Restate every line below word for word, but drop each picture.

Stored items
Content starts

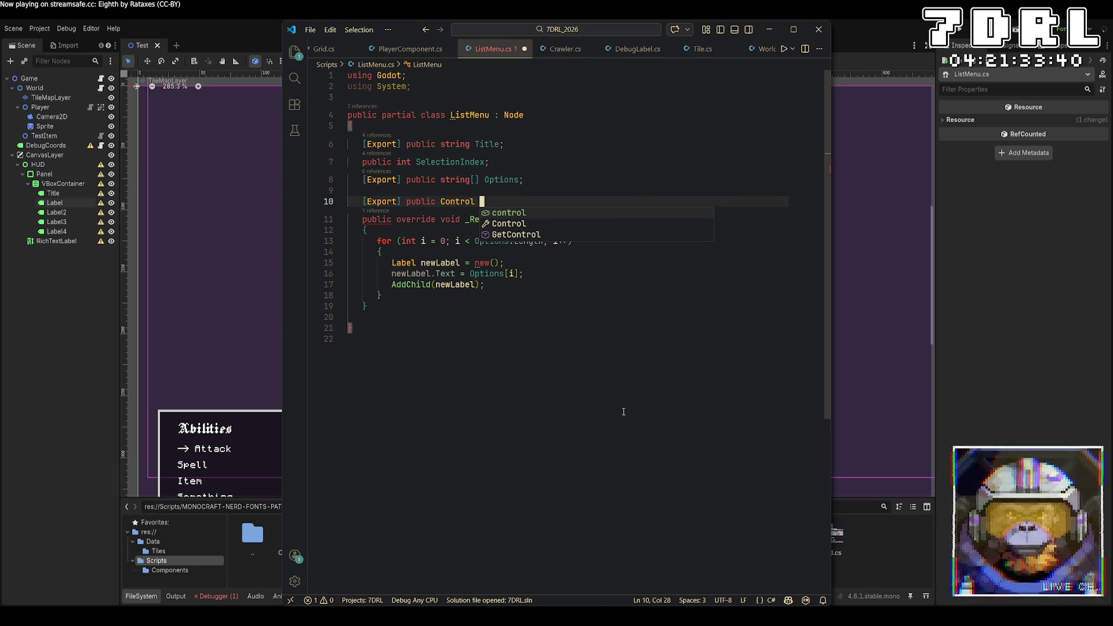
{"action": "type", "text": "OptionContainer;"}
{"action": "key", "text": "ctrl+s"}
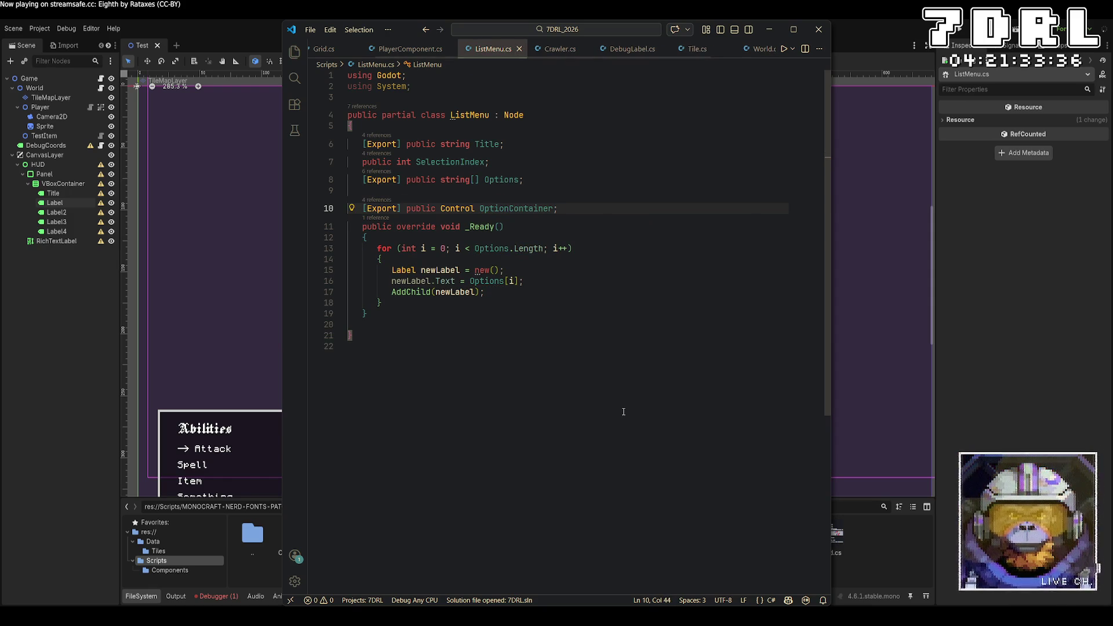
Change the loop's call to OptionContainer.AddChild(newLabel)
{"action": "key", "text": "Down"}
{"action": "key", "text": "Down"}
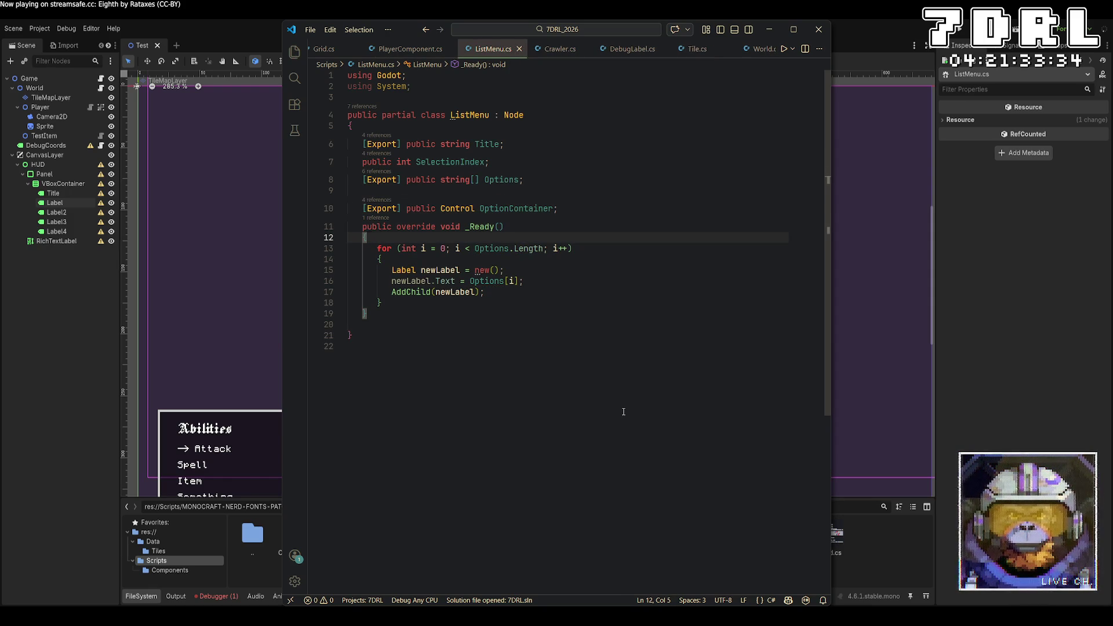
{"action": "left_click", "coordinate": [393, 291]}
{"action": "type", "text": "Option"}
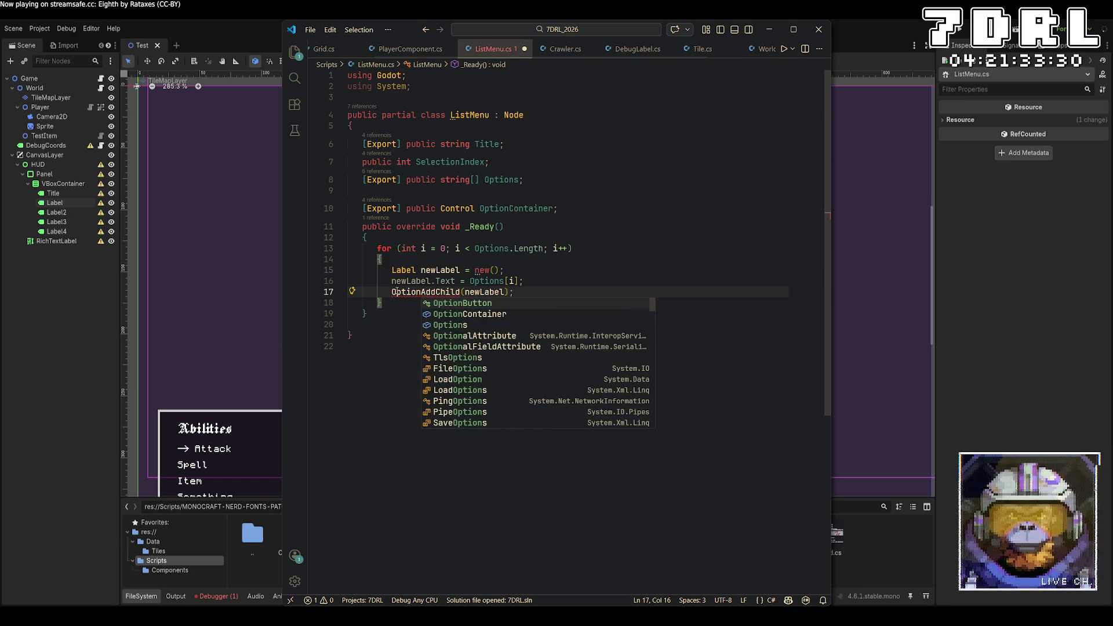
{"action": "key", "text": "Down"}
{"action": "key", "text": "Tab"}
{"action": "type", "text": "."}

Content ends

> RESULT FOR THIS TASK:
{"action": "type", "text": "OptionContainer;"}
{"action": "key", "text": "ctrl+s"}
Change the loop's call to OptionContainer.AddChild(newLabel)
{"action": "key", "text": "Down"}
{"action": "key", "text": "Down"}
{"action": "left_click", "coordinate": [393, 291]}
{"action": "type", "text": "Option"}
{"action": "key", "text": "Down"}
{"action": "key", "text": "Tab"}
{"action": "type", "text": "."}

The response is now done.